▸ **Work required**: Copy every line of the records below that holds the word "systems".

----

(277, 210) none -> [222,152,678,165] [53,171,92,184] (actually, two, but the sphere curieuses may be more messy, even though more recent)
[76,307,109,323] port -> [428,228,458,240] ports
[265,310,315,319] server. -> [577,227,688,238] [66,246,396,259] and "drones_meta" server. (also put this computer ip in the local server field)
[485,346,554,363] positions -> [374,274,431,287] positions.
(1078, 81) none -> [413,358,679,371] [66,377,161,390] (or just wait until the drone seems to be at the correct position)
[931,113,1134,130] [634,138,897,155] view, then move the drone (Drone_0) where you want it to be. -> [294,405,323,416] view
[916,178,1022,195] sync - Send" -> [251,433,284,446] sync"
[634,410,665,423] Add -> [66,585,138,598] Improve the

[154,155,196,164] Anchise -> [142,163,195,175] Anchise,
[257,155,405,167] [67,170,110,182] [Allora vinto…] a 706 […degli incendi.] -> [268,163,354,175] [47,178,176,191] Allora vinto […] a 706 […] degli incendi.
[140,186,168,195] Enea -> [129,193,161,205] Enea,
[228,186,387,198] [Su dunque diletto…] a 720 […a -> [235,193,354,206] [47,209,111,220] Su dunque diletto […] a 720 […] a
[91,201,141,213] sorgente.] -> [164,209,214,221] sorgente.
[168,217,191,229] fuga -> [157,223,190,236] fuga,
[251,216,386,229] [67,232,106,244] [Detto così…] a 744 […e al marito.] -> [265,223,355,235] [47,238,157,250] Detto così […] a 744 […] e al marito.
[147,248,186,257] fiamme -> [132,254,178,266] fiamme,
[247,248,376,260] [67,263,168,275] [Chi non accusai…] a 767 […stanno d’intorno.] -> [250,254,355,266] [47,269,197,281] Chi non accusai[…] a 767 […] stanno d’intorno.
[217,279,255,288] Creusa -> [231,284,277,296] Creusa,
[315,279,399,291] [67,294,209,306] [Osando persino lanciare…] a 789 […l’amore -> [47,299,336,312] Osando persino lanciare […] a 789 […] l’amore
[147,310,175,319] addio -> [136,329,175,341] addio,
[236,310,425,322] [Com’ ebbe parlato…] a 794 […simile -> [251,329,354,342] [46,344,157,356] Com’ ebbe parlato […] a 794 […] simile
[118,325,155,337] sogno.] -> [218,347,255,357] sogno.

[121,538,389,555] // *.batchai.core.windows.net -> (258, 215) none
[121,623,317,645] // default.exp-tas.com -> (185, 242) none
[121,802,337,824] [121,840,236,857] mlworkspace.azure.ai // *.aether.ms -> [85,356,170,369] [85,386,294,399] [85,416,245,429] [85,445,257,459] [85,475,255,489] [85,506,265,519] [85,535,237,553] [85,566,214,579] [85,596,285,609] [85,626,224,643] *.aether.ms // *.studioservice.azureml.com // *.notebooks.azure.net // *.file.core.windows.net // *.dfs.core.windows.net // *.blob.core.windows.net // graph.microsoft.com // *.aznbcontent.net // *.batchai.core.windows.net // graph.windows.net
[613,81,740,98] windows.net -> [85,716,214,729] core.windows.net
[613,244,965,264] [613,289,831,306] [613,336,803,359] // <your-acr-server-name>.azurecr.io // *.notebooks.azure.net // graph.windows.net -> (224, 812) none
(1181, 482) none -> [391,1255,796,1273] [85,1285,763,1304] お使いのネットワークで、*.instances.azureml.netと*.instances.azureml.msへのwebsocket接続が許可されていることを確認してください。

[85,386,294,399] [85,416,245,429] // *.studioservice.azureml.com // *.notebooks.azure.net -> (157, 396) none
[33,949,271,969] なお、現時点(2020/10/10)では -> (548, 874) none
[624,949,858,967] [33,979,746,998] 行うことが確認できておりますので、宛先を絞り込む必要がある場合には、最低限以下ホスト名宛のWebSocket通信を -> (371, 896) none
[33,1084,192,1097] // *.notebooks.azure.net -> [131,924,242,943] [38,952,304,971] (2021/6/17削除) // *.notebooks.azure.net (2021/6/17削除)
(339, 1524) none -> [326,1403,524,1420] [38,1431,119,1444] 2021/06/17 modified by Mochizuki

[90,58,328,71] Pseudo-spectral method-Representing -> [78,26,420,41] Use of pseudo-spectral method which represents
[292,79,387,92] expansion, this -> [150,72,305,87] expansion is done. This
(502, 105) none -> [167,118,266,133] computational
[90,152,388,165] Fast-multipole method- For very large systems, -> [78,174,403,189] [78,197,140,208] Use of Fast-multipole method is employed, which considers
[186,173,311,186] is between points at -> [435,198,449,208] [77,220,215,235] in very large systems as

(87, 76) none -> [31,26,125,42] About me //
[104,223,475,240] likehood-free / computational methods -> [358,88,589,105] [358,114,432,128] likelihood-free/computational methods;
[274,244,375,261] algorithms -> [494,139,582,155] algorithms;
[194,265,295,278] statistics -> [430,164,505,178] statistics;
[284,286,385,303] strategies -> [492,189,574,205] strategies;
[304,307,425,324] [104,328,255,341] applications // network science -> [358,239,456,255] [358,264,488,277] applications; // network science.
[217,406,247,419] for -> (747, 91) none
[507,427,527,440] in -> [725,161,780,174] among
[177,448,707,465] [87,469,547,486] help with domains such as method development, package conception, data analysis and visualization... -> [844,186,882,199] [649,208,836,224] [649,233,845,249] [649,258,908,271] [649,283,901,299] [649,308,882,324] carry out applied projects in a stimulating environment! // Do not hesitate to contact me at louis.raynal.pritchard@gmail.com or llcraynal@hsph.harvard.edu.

----

▸ **Result**:
[90,152,388,165] Fast-multipole method- For very large systems, -> [78,174,403,189] [78,197,140,208] Use of Fast-multipole method is employed, which considers
[186,173,311,186] is between points at -> [435,198,449,208] [77,220,215,235] in very large systems as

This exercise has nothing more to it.